Guy Debord by anselm jappe
Author:anselm jappe
Language: eng
Format: epub
Publisher: PM Press
Published: 2018-04-13T04:00:00+00:00
The Debord Myth
The events of May 1968 bestowed a measure of unanticipated notoriety on Guy Debord. Never having been fond of the limelight, least of all that of a society that he despised, and being of a naturally discreet disposition, he proceeded in the aftermath of 1968 to make himself more inaccessible than ever. He would have nothing to do with the many groupuscules, in several countries, all of whom claimed the mantle of the Situationists and spent most of their time in crude vendettas passed off as revolutionary activity. Nor did he heed the attempts to co-opt the luminaries of 1968 and turn them into literary editors, academics, politicians, or at the very least willing talkshow guests. His position was unwavering: “I would find it just as vulgar to be an authority in the resistance to society as to be an authority within society itself” (OCC, 269–70; In girum, 66). The very act of withdrawing, however, led to Debord’s being described as “the most elusive of men with one of the most significant trajectories of the last twenty-five years,”84 and he was accused by some of disappearing precisely as a way of burnishing the myth that surrounded him.

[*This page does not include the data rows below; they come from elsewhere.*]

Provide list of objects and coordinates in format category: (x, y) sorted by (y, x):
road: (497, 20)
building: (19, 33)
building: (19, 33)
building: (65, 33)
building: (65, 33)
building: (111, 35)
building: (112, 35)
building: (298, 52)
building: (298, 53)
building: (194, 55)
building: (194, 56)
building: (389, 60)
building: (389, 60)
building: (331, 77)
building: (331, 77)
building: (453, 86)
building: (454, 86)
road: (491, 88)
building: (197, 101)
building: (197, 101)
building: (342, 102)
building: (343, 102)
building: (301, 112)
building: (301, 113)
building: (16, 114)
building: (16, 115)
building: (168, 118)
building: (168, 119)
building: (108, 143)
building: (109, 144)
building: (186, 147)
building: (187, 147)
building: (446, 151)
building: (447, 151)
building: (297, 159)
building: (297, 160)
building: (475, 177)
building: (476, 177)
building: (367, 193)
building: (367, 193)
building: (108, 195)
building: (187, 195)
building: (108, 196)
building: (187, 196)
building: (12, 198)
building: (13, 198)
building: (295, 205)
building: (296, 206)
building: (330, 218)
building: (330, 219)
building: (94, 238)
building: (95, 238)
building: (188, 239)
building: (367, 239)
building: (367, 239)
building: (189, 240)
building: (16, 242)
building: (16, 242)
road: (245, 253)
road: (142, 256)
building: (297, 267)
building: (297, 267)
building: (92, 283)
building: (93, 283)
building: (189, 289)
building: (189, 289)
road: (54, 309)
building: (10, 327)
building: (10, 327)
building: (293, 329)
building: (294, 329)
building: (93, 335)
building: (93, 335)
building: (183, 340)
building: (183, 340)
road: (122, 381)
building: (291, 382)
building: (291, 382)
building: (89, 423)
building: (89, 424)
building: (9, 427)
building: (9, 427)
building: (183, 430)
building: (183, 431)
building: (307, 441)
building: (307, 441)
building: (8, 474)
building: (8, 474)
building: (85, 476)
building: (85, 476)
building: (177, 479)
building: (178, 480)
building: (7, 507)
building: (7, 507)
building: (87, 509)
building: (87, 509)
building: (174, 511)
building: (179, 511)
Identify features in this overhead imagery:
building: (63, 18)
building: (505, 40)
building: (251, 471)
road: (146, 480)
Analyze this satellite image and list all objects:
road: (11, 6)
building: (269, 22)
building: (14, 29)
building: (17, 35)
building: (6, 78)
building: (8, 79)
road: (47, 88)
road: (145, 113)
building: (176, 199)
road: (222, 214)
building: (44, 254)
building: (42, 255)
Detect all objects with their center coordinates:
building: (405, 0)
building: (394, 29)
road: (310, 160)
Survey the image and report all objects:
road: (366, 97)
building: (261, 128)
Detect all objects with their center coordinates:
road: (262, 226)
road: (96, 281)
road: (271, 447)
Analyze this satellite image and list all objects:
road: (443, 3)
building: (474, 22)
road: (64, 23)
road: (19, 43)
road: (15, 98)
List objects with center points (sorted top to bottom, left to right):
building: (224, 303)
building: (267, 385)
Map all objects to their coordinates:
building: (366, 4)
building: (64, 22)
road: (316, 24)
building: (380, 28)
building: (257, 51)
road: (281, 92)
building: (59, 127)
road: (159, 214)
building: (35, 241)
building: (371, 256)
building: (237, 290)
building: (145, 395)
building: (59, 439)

This alleged disappearance of Debord’s was in actuality quite relative. During this time, he formed a friendship with Gérard Lebovici, a brilliant and unconventional cinema impresario who in 1970 had founded and financed the small publishing house Champ Libre. In 1971 Debord entrusted Lebovici with a new edition of The Society of the Spectacle, and from 1974 on, though in no official capacity, he began to play a decisive role in running Lebovici’s unique company. Unique, because, ignoring considerations of profit entirely, Champ Libre published texts on the theory and practice of revolution that ranged from Hegel to Bakunin and from Saint-Just to the Spanish anarchists; the critique of Maoism and Stalinism rubbed shoulders on Champ Libre’s list with such classics as Omar Khayyám and Baltasar Gracián, George Orwell and Karl Kraus, while forgotten writings of Clausewitz or the German Dadaists, of Georg Groddeck or Malevich, were given a new lease on life.85 Naturally Debord’s own works, and those of other Situationists, also appeared under the Champ Libre imprint. Lebovici’s most provocative act as a publisher, however, occurred in 1984, when he issued L’Instinct de mort [The Death Instinct], the memoirs of Jacques Mesrine, France’s most infamous criminal and “master escape artist,” considered public enemy number one until his barbaric elimination by the French police.
Lebovici and Debord deliberately maintained execrable relations with the press and the so-called intellectual world. Champ Libre acquired a terrible reputation in the eyes of many people, and, to quote Debord himself, “the publishing house was shrouded in a sinister atmosphere of continual conspiracy against the whole world.”86 Ample confirmation of this is supplied by the two volumes of its own Correspondance that Champ Libre published in 1978 and 1981, for the letters reproduced are full of exchanges of insults sometimes occasioned by the most trivial of considerations.
Lebovici had many enemies, made for the most part, no doubt, during his meteoric career in the film industry.